I did it! I made the fabric grocery bag that I mentioned last week! I fiiiinally made some time for crafting…
To start, I google-searched for handmade, re-usable, fabric grocery bag/tote tutorials. There were tons of tutorials, but I decided this one, by Homemaking Dreams (thanks for sharing, HD!), one was the best and looked super easy to put together. I also liked that the tutorial didn't use a pattern…you just had to cut a bunch of rectangles up.
Next, I had a hard time choosing which fabrics to use. I have a bad habit of hoarding away my faves (of anything – fabric, beads, foods, etc.), but I decided that since I'm going to be using these bags quite often, I may as well use a fabric that I absolutely love so I can enjoy using my totes even more. I picked one of my fave fabrics (the turquoise-y one above) that I've been hoarding for a couple years now.
My next tough call was choosing the lining fabric, which could actually be an outside fabric, too, since the tote is reversible. I wanted to use the green because it coordinated with the specks of green on the main fabric and would hide dirt better, but I thought the pink was a much better match color-wise, so I went with the pink.
After choosing the fabric, I got my work area ready. My computer currently resides on our dining room table, and I decided that instead of printing out the tutorial, I'd leave it up on my computer, turn the screen so I could see it from the sewing machine, and save some trees in the process. I also got a candle going to keep the mood relaxed.
The fabric cutting seemed to take forever! Luckily, I had already pre-washed these fabrics, but they were all wrinkly because I neglected to iron them beforehand. So, I had to mix my cutting up with some ironing to get them in the proper size. I had a handful of these little 2 1/2" square leftover, so I think I'm going to keep these for another project…possibly a quilt!?
I had my computer screen positioned nicely so I could look up and double-check my work at any time. The scrolling was more challenging since I left my mouse further away, but I still really enjoyed working from my screen vs a paper print-out of the tutorial.
Sewing the pieces together was a cinch – just a bunch of straight sewing!
Sewing the handle…
First Generation Organic
I had a nice phone conversation with my dad while I was working on this part of the tutorial. We talked for a long time about why/how he got into being green and eating organic foods. He even talked about how he ate organic foods "back in the day" before I was born and how he was part of some organic food organization in Atlanta, I think it's this one – Sevanada. I didn't even know organic food existed then! He went on (the man likes to talk!) to talk about subscribing to organic gardening magazines, keeping his compost pile, researching solar power for school, natural foods, taking my sister and me to local farms to pick vegetables so he could teach me when they were ripe and feed us natural foods, and even how he almost built our family a sustainable house with a mud roof and south-facing window for passive solar design! Sounds like I'm first generation organic…just like Sara Snow! How cool!?

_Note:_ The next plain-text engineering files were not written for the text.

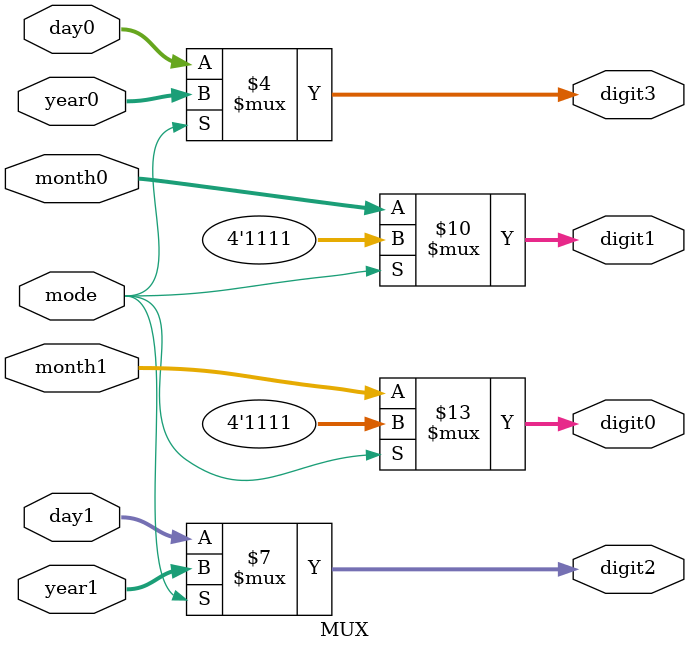
<source format=v>
`timescale 1ns / 1ps


module MUX(
    mode,
    digit0,
    digit1,
    digit2,
    digit3,
    day0,
    day1,
    month0,
    month1,
    year0,
    year1
);
output [3:0] digit0, digit1, digit2, digit3;
input mode;
input [3:0] day0, day1;
input [3:0] month0, month1;
input [3:0] year0, year1;
reg [3:0] digit0, digit1, digit2, digit3;

always @*
    if (~mode)  //month and day 
    begin
        digit0 = month1;
        digit1 = month0;
        digit2 = day1;
        digit3 = day0;
    end
    else        //year
    begin
        digit0 = 4'b1111;
        digit1 = 4'b1111;
        digit2 = year1;
        digit3 = year0;
    end

endmodule

</source>
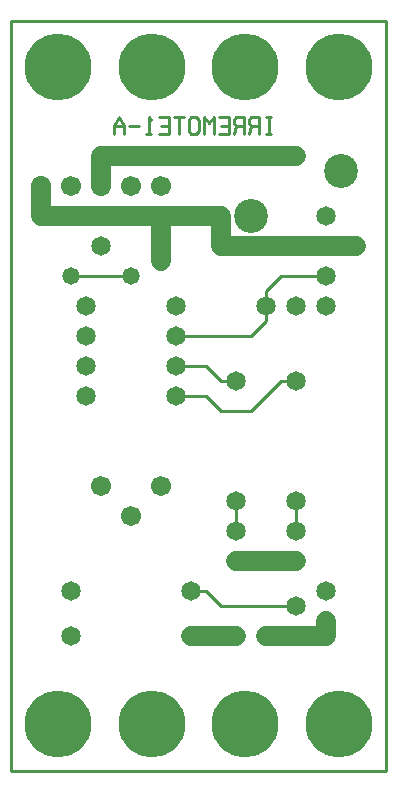
<source format=gbl>
%MOIN*%
%FSLAX25Y25*%
G04 D10 used for Character Trace; *
G04     Circle (OD=.01000) (No hole)*
G04 D11 used for Power Trace; *
G04     Circle (OD=.06700) (No hole)*
G04 D12 used for Signal Trace; *
G04     Circle (OD=.01100) (No hole)*
G04 D13 used for Via; *
G04     Circle (OD=.05800) (Round. Hole ID=.02800)*
G04 D14 used for Component hole; *
G04     Circle (OD=.06500) (Round. Hole ID=.03500)*
G04 D15 used for Component hole; *
G04     Circle (OD=.06700) (Round. Hole ID=.04300)*
G04 D16 used for Component hole; *
G04     Circle (OD=.08100) (Round. Hole ID=.05100)*
G04 D17 used for Component hole; *
G04     Circle (OD=.08900) (Round. Hole ID=.05900)*
G04 D18 used for Component hole; *
G04     Circle (OD=.11300) (Round. Hole ID=.08300)*
G04 D19 used for Component hole; *
G04     Circle (OD=.16000) (Round. Hole ID=.13000)*
G04 D20 used for Component hole; *
G04     Circle (OD=.18300) (Round. Hole ID=.15300)*
G04 D21 used for Component hole; *
G04     Circle (OD=.22291) (Round. Hole ID=.19291)*
%ADD10C,.01000*%
%ADD11C,.06700*%
%ADD12C,.01100*%
%ADD13C,.05800*%
%ADD14C,.06500*%
%ADD15C,.06700*%
%ADD16C,.08100*%
%ADD17C,.08900*%
%ADD18C,.11300*%
%ADD19C,.16000*%
%ADD20C,.18300*%
%ADD21C,.22291*%
%IPPOS*%
%LPD*%
G90*X0Y0D02*D21*X15625Y15625D03*D14*              
X20000Y45000D03*D21*X46875Y15625D03*D14*          
X60000Y60000D03*D12*X65000D01*X70000Y55000D01*    
X95000D01*D14*D03*D11*X85000Y45000D02*X105000D01* 
D14*X85000D03*X75000D03*D11*X60000D01*D14*D03*    
X75000Y70000D03*D11*X95000D01*D14*D03*            
X105000Y60000D03*X95000Y80000D03*D12*Y90000D01*   
D14*D03*X75000D03*D12*Y80000D01*D14*D03*D15*      
X50000Y95000D03*D14*X105000Y50000D03*D11*         
Y45000D01*D21*X78125Y15625D03*X109375D03*D12*     
X0Y0D02*X125000D01*X0D02*Y250000D01*X125000D01*   
Y0D01*D15*X40000Y85000D03*X30000Y95000D03*D14*    
X20000Y60000D03*D12*X70000Y120000D02*X80000D01*   
X70000D02*X65000Y125000D01*X55000D01*D14*D03*D12* 
X70000Y130000D02*X65000Y135000D01*                
X70000Y130000D02*X75000D01*D14*D03*D12*           
X55000Y135000D02*X65000D01*D14*X55000D03*         
Y145000D03*D12*X80000D01*X85000Y150000D01*        
Y155000D01*D14*D03*D12*Y160000D01*                
X90000Y165000D01*X105000D01*D14*D03*              
X115000Y175000D03*D11*X70000D01*Y185000D01*       
X50000D01*Y175000D01*D14*D03*D11*Y170000D01*D13*  
X40000Y165000D03*D12*X20000D01*D13*D03*D14*       
X30000Y175000D03*X25000Y155000D03*Y145000D03*D11* 
X10000Y185000D02*X50000D01*D15*X40000Y195000D03*  
X50000D03*D11*X30000D02*Y205000D01*D15*Y195000D03*
D11*Y205000D02*X95000D01*D13*D03*D18*             
X110000Y200000D03*X80000Y185000D03*D14*X105000D03*
D21*X109375Y234375D03*X78125D03*D14*              
X55000Y155000D03*D21*X46875Y234375D03*D14*        
X95000Y155000D03*X105000D03*D10*X85837Y212129D02* 
Y217871D01*X86674Y212129D02*X85000D01*            
X86674Y217871D02*X85000D01*X82511Y212129D02*      
Y217871D01*X80000D01*X79163Y216914D01*Y215957D01* 
X80000Y215000D01*X82511D01*X80000D02*             
X79163Y212129D01*X77511D02*Y217871D01*X75000D01*  
X74163Y216914D01*Y215957D01*X75000Y215000D01*     
X77511D01*X75000D02*X74163Y212129D01*X69163D02*   
X72511D01*Y217871D01*X69163D01*X72511Y215000D02*  
X70000D01*X67511Y212129D02*Y217871D01*            
X65837Y215957D01*X64163Y217871D01*Y212129D01*     
X59163Y213086D02*X60000Y212129D01*X61674D01*      
X62511Y213086D01*Y216914D01*X61674Y217871D01*     
X60000D01*X59163Y216914D01*Y213086D01*            
X55837Y212129D02*Y217871D01*X57511D02*X54163D01*  
X49163Y212129D02*X52511D01*Y217871D01*X49163D01*  
X52511Y215000D02*X50000D01*X46674Y216914D02*      
X45837Y217871D01*Y212129D01*X46674D02*X45000D01*  
X42511Y215000D02*X39163D01*X37511Y212129D02*      
Y215000D01*X35837Y217871D01*X34163Y215000D01*     
Y212129D01*X37511Y215000D02*X34163D01*D14*        
X25000Y135000D03*D12*X80000Y120000D02*            
X90000Y130000D01*X95000D01*D14*D03*               
X25000Y125000D03*D15*X20000Y195000D03*X10000D03*  
D11*Y185000D01*D21*X15625Y234375D03*M02*          

</source>
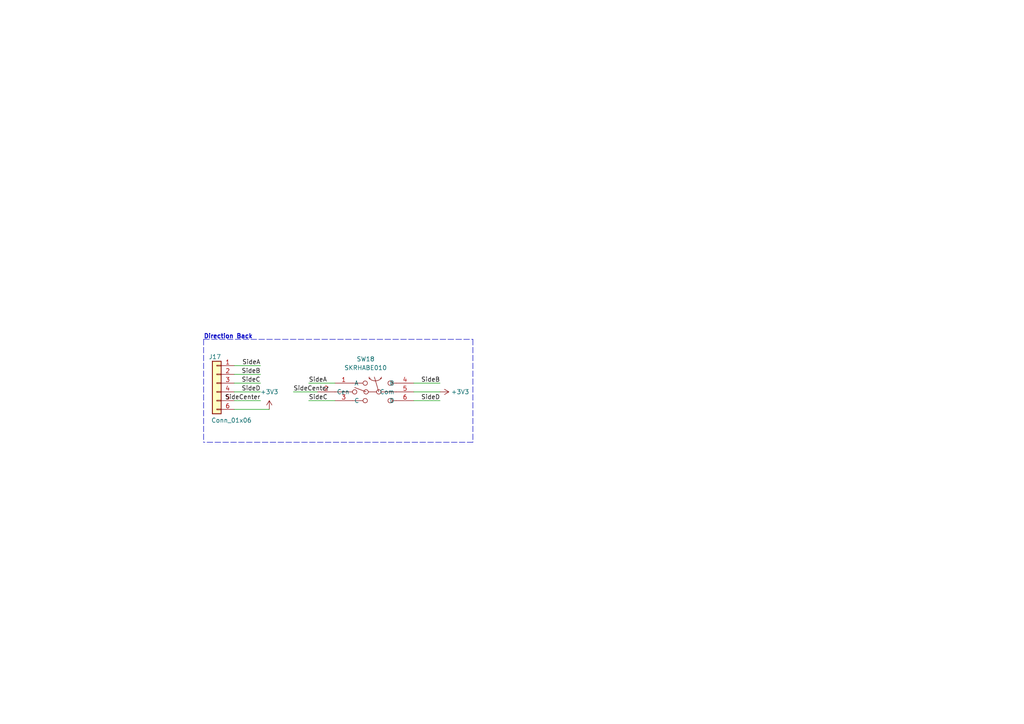
<source format=kicad_sch>
(kicad_sch (version 20211123) (generator eeschema)

  (uuid 9a564e88-650b-45d5-b871-600e2567d973)

  (paper "A4")

  (title_block
    (title "Trigger")
    (date "2022-10-10")
    (rev "v0.1")
  )

  


  (wire (pts (xy 120.015 111.125) (xy 127.635 111.125))
    (stroke (width 0) (type default) (color 0 0 0 0))
    (uuid 249eb142-4c3b-47ae-a3d9-6825fee2e896)
  )
  (polyline (pts (xy 137.16 128.27) (xy 59.055 128.27))
    (stroke (width 0) (type default) (color 0 0 0 0))
    (uuid 2e0625da-b003-4df1-bb57-b1fc50ea4826)
  )

  (wire (pts (xy 120.015 116.205) (xy 127.635 116.205))
    (stroke (width 0) (type default) (color 0 0 0 0))
    (uuid 2e118713-782b-4372-a3c4-dd55be421d29)
  )
  (wire (pts (xy 89.535 116.205) (xy 97.155 116.205))
    (stroke (width 0) (type default) (color 0 0 0 0))
    (uuid 3abe9237-9b1f-4b7d-a74b-604acb7a1887)
  )
  (wire (pts (xy 75.565 106.045) (xy 67.945 106.045))
    (stroke (width 0) (type default) (color 0 0 0 0))
    (uuid 56e4bf1f-001a-44de-a20c-fa8d0ce17991)
  )
  (wire (pts (xy 75.565 111.125) (xy 67.945 111.125))
    (stroke (width 0) (type default) (color 0 0 0 0))
    (uuid 57a96e93-f590-4cd9-8c9d-3d12cece3811)
  )
  (polyline (pts (xy 59.055 98.425) (xy 137.16 98.425))
    (stroke (width 0) (type default) (color 0 0 0 0))
    (uuid 5da65618-edf1-4eb9-937b-84fd39d91ff5)
  )

  (wire (pts (xy 75.565 108.585) (xy 67.945 108.585))
    (stroke (width 0) (type default) (color 0 0 0 0))
    (uuid 6c4a0cb3-6833-432d-a6d9-f2c482ac023f)
  )
  (polyline (pts (xy 59.055 98.425) (xy 59.055 128.27))
    (stroke (width 0) (type default) (color 0 0 0 0))
    (uuid 99d78bbe-9313-4886-8e31-3c0333ef45b2)
  )

  (wire (pts (xy 120.015 113.665) (xy 127.635 113.665))
    (stroke (width 0) (type default) (color 0 0 0 0))
    (uuid bf5da34d-2c2f-4c44-9e55-5a9337d33dbf)
  )
  (wire (pts (xy 89.535 111.125) (xy 97.155 111.125))
    (stroke (width 0) (type default) (color 0 0 0 0))
    (uuid c3b55c18-a15f-4eb0-86ca-4f68f12288d7)
  )
  (wire (pts (xy 78.105 118.745) (xy 67.945 118.745))
    (stroke (width 0) (type default) (color 0 0 0 0))
    (uuid d02e7ee8-41c0-477c-9b88-54aadae98778)
  )
  (wire (pts (xy 85.09 113.665) (xy 92.075 113.665))
    (stroke (width 0) (type default) (color 0 0 0 0))
    (uuid e139a43c-eda9-4a0d-b91e-54a0a19029c3)
  )
  (wire (pts (xy 75.565 116.205) (xy 67.945 116.205))
    (stroke (width 0) (type default) (color 0 0 0 0))
    (uuid e57577cb-f4cf-4885-9dd1-7e8f88c57431)
  )
  (polyline (pts (xy 137.16 98.425) (xy 137.16 128.27))
    (stroke (width 0) (type default) (color 0 0 0 0))
    (uuid e742aaac-570a-4acb-bd21-1bc56052680e)
  )

  (wire (pts (xy 75.565 113.665) (xy 67.945 113.665))
    (stroke (width 0) (type default) (color 0 0 0 0))
    (uuid f97d0736-f924-4f6c-828e-db351265c5ab)
  )

  (text "Direction Back" (at 59.055 98.425 0)
    (effects (font (size 1.27 1.27) (thickness 0.254) bold) (justify left bottom))
    (uuid 3fe2624c-e661-4332-9a5f-0ead4f131fb7)
  )

  (label "SideCenter" (at 75.565 116.205 180)
    (effects (font (size 1.27 1.27)) (justify right bottom))
    (uuid 293f081a-ea17-4fee-a822-c02a7cd9cbe3)
  )
  (label "SideB" (at 127.635 111.125 180)
    (effects (font (size 1.27 1.27)) (justify right bottom))
    (uuid 627a7ba1-93d0-46bc-9fff-7dafc6556734)
  )
  (label "SideCenter" (at 85.09 113.665 0)
    (effects (font (size 1.27 1.27)) (justify left bottom))
    (uuid 70da35fd-cc11-4a8a-8803-a4f5fdd81d8d)
  )
  (label "SideA" (at 89.535 111.125 0)
    (effects (font (size 1.27 1.27)) (justify left bottom))
    (uuid 7c2a6cef-6472-4af9-a352-787df06f31c4)
  )
  (label "SideC" (at 89.535 116.205 0)
    (effects (font (size 1.27 1.27)) (justify left bottom))
    (uuid 8115e171-9de0-4fd3-a5bd-9db18af1b8cf)
  )
  (label "SideB" (at 75.565 108.585 180)
    (effects (font (size 1.27 1.27)) (justify right bottom))
    (uuid 869d3e5d-9e15-4a92-848c-b7a64cb54c67)
  )
  (label "SideC" (at 75.565 111.125 180)
    (effects (font (size 1.27 1.27)) (justify right bottom))
    (uuid 9d44d57c-58bd-420e-b1f1-6d77dcfffae5)
  )
  (label "SideD" (at 75.565 113.665 180)
    (effects (font (size 1.27 1.27)) (justify right bottom))
    (uuid cc8629dd-6748-437a-877d-c463d0b0777d)
  )
  (label "SideA" (at 75.565 106.045 180)
    (effects (font (size 1.27 1.27)) (justify right bottom))
    (uuid e158110e-62cc-41e0-b302-66d37e0bbb62)
  )
  (label "SideD" (at 127.635 116.205 180)
    (effects (font (size 1.27 1.27)) (justify right bottom))
    (uuid e7758f6c-c330-4ccb-8787-5f76ee68c563)
  )

  (symbol (lib_id "power:+3V3") (at 127.635 113.665 270) (mirror x) (unit 1)
    (in_bom yes) (on_board yes) (fields_autoplaced)
    (uuid 3010db34-8a7d-4514-88eb-1fa756a192d5)
    (property "Reference" "#PWR0111" (id 0) (at 123.825 113.665 0)
      (effects (font (size 1.27 1.27)) hide)
    )
    (property "Value" "+3V3" (id 1) (at 130.81 113.6649 90)
      (effects (font (size 1.27 1.27)) (justify left))
    )
    (property "Footprint" "" (id 2) (at 127.635 113.665 0)
      (effects (font (size 1.27 1.27)) hide)
    )
    (property "Datasheet" "" (id 3) (at 127.635 113.665 0)
      (effects (font (size 1.27 1.27)) hide)
    )
    (pin "1" (uuid 015b72aa-5c02-4f07-a3f7-fd771f2a9c5b))
  )

  (symbol (lib_id "Connector_Generic:Conn_01x06") (at 62.865 111.125 0) (mirror y) (unit 1)
    (in_bom yes) (on_board yes)
    (uuid 7451cdb8-ff3c-44d9-ab84-4e0d8ae748d9)
    (property "Reference" "J17" (id 0) (at 64.135 103.505 0)
      (effects (font (size 1.27 1.27)) (justify left))
    )
    (property "Value" "Conn_01x06" (id 1) (at 73.025 121.92 0)
      (effects (font (size 1.27 1.27)) (justify left))
    )
    (property "Footprint" "Connector_JST:JST_PH_S6B-PH-K_1x06_P2.00mm_Horizontal" (id 2) (at 62.865 111.125 0)
      (effects (font (size 1.27 1.27)) hide)
    )
    (property "Datasheet" "~" (id 3) (at 62.865 111.125 0)
      (effects (font (size 1.27 1.27)) hide)
    )
    (pin "1" (uuid a841a10f-b7d9-480a-9f62-64fd7352bdeb))
    (pin "2" (uuid d599a538-0221-43d1-9558-c8d26425ab31))
    (pin "3" (uuid 0bbef3f6-3dd8-4084-bc87-bdc3488c2087))
    (pin "4" (uuid 589b53ea-0b3e-46ff-837d-6f819b16db4d))
    (pin "5" (uuid 456a7880-12b4-4d7c-920b-c28b722e1a32))
    (pin "6" (uuid 69c7d6ba-24e6-4c8a-90ac-92c9ddc24d3b))
  )

  (symbol (lib_id "Personal:SKRHABE010") (at 109.855 113.665 0) (unit 1)
    (in_bom yes) (on_board yes) (fields_autoplaced)
    (uuid 97b71919-58cf-4dbf-9750-0f7c07a727ac)
    (property "Reference" "SW18" (id 0) (at 106.045 104.14 0))
    (property "Value" "SKRHABE010" (id 1) (at 106.045 106.68 0))
    (property "Footprint" "Personal:SKRHABE010" (id 2) (at 106.553 124.46 0)
      (effects (font (size 1.27 1.27)) hide)
    )
    (property "Datasheet" "https://www.mouser.be/datasheet/2/15/SKRH-1370966.pdf" (id 3) (at 125.603 122.301 0)
      (effects (font (size 1.27 1.27)) hide)
    )
    (pin "1" (uuid 6041b70c-f0c8-47ae-8440-39fa0df71ed1))
    (pin "2" (uuid 01d35696-11ca-42b3-9686-4cb21e8f3eea))
    (pin "3" (uuid 0fdddeab-b27f-40eb-bdf5-18321773b2e9))
    (pin "4" (uuid 4fd0defb-e0c3-4d06-a12b-ecd4eea26bbd))
    (pin "5" (uuid 6172a1d5-3bea-405e-bc74-2d8f9b7fbb35))
    (pin "6" (uuid dce495ba-c687-40cb-be7c-34f946c6fc16))
  )

  (symbol (lib_id "power:+3V3") (at 78.105 118.745 0) (mirror y) (unit 1)
    (in_bom yes) (on_board yes) (fields_autoplaced)
    (uuid a4715f85-e290-4022-a732-387737b16cb4)
    (property "Reference" "#PWR0197" (id 0) (at 78.105 122.555 0)
      (effects (font (size 1.27 1.27)) hide)
    )
    (property "Value" "+3V3" (id 1) (at 78.105 113.665 0))
    (property "Footprint" "" (id 2) (at 78.105 118.745 0)
      (effects (font (size 1.27 1.27)) hide)
    )
    (property "Datasheet" "" (id 3) (at 78.105 118.745 0)
      (effects (font (size 1.27 1.27)) hide)
    )
    (pin "1" (uuid e59c85bf-a502-4382-af74-45f36fd57b67))
  )

  (sheet_instances
    (path "/" (page "1"))
  )

  (symbol_instances
    (path "/3010db34-8a7d-4514-88eb-1fa756a192d5"
      (reference "#PWR0111") (unit 1) (value "+3V3") (footprint "")
    )
    (path "/a4715f85-e290-4022-a732-387737b16cb4"
      (reference "#PWR0197") (unit 1) (value "+3V3") (footprint "")
    )
    (path "/7451cdb8-ff3c-44d9-ab84-4e0d8ae748d9"
      (reference "J17") (unit 1) (value "Conn_01x06") (footprint "Connector_JST:JST_PH_S6B-PH-K_1x06_P2.00mm_Horizontal")
    )
    (path "/97b71919-58cf-4dbf-9750-0f7c07a727ac"
      (reference "SW18") (unit 1) (value "SKRHABE010") (footprint "Personal:SKRHABE010")
    )
  )
)

</source>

I can't wait till Hubby and I finally get a house! We can have my fam over to help us plant a garden and stuff and maybe make a day of it and grill out? Could be fun times…Here's to hoping! 🙂
Oh, and I'm trying to talk my dad into starting a blog…hehe. He has lots of great advice that I think could really benefit other people. Plus, like I said, the man likes to talk! If he could blog as much as he talks, I think he could have a good thing going!
After I got the handles sewn up, I had to pin them in place.
I did this part veeeeeeeery carefully. I'd done too much work to mess up now!
Once both handles were pinned in place, I could put the right sides together to prep them for the final streth of the project – sewing the top! Doesn't it look like the pink bag is eating the turquoise one!? haha
Once the top was sewn, I could pull the outside fabric through the inside fabric so I could wrap things up. All I had to do was topstitch the top of the bag and then sew up the bottom of the liner fabric and I was DONE! 🙂
The finished product!
A different POV.
A closer look.
Overall, this tutorial rocked! I have fabric cut already to make a second bag and am thinking of making another one that is slightly larger than the first 2. The tutorial was very simple to follow and had tons of photos that were very helpful (I'm a very visual person). This project would make an excellent sewing project for begginner sewers and would be super simple for those more experienced. I highly recommend trying it out and if you do, let me know! I'd love to see your finished work!